Lowdown: A ghost writer for the former British PM learns there is a lot hidden in the guy’s past.
If you want The Ghost Writer summed up in one sentence, this would be it: “Roman Polanski does Alfred Hitchcock”. If you want more, keep reading.
The Ghost Writer follows a ghost writer (that’s the way people refer to Ewan McGregor character in the film) who gets the unlikely job of helping the former British PM write his autobiography. There are some catches, though: that former PM (Pierce Brosnan) is obviously modelled after Tony Blair, and like good old Tony he is being accused of unethical deeds while holding his top job (unlike Tony, though, he did not have a Catholic epiphany upon quitting). He’s actually residing in the USA, which fits the occasion given it is his pro American policies that gave him his bad reputation. Oh, and there’s another catch: our Ghost is there to finish a job started by another ghost writer; that original ghost writer was found dead at the beach and presumed to have committed suicide. Or so they say, you never know in these films.
Thus our Ghost arrives at the former PM’s lonesome island fort to find a dysfunctional household where the wife (Olivia Williams) and the secretary (Kim Cattrall) seem to be competing for more than the former PM’s attention in between the whole security and household maintenance charades. As the plot thickens, our Ghost of a hero learns more about this household that he’s in. He also learns about the person he’s meant to cover. This almost tragic process of revelations turns Ghost into your classic Hitchcock hero (ala those from Vertigo or The Man Who Knew Too Much).
Recollections of Hitchcock are no coincidence: Polanski directs this film with such exceptional skill half the fun of viewing it comes from the masterful presentation. On the other hand, The Ghost Writer does suffer from mild pacing issues that render it mildly boring in the middle, but overall this is a film that makes its statement out loud. It’s a film that protests the anti transparency culture dominating the world of politics, where the laymen do not stand a chance knowing what really drives their leaders to make the decisions they do. In particular, as per The Ghost Writer’s case, when these decisions have significant consequences – like going to war.
While at it I will note it is funny to watch a film that virtually takes America’s role in the world to be a villainous one for granted. I don’t know whether this is the result of Polanski trying to avenge his exile, and I don’t know whether this trait is only noticeable because the majority of film releases – being American – would not dare take such a stand. It's definitely noticeable, though.

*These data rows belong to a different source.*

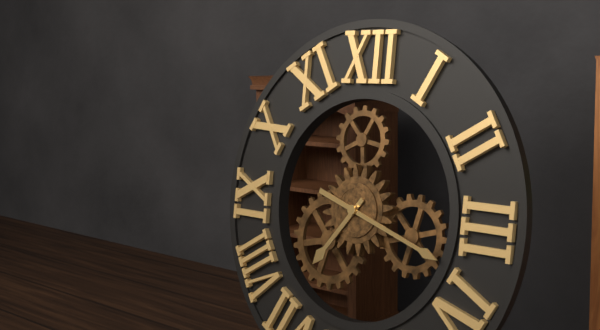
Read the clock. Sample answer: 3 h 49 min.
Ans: 7 h 18 min
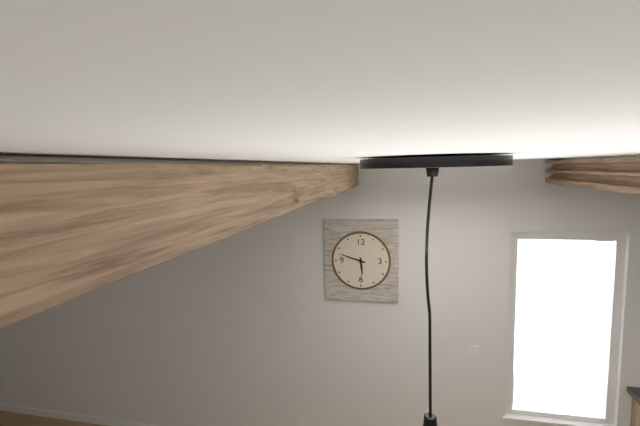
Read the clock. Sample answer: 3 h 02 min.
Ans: 5 h 48 min
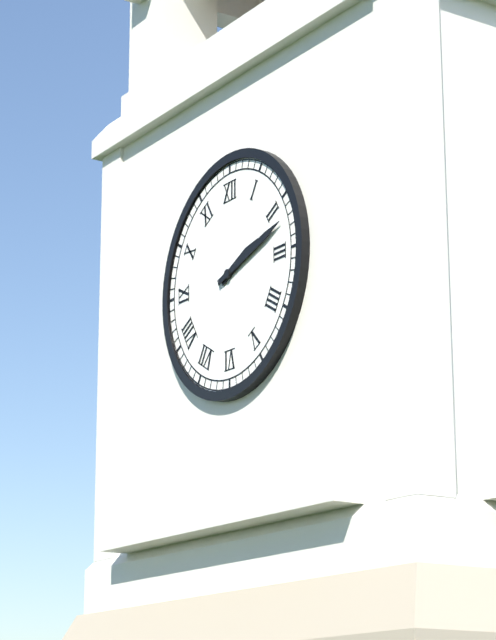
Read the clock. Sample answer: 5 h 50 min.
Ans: 2 h 12 min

The film’s ending offers two scenes that are poetry in motion picture art. The first has a key paper note passed from person to person inside a crowded room: other than the starting point and the end point we do not see who is transferring the note to who, we just see the hands transferring the note from one person to the other. Given we do not know what is in the note, what better technique can the director utilize to inform us how important this note is and make us anxious in anticipation as we wait to learn what it says?
Second we have the very ending, where the action takes place off camera. We know what happens because of the sound and resulting events, but we cannot see what actually took place. Given The Ghost Writer is a film devoted to the things we do not see taking place and claims these have more importance than the things we do see, what better ending can such a film has?
First of all, it has to be said this is a quite poor Blu-ray presentation. The picture is not that bad, but it reveals many poorer production values such as over reliance on blue screen filming. Sound is not used as often as it should to enhance the viewing experience; you could have fooled me if you told me this was not a surround sound presentation.
It was also interesting to see how swear words were handled. You would hear the characters say one swear word but then see the subtitles report another instead. It seemed inconsistent, too, as there were still harsh words thrown about from time to time while on other occasions the harsher words were obviously dubbed over. In some parts of the film this was so frequent as to render the experience into a comedy. A pathetic attempt to reduce the film's rating in some countries?
Overall: This very well crafted Hitchcock replica makes it to the 3.5 out of 5 stars realm.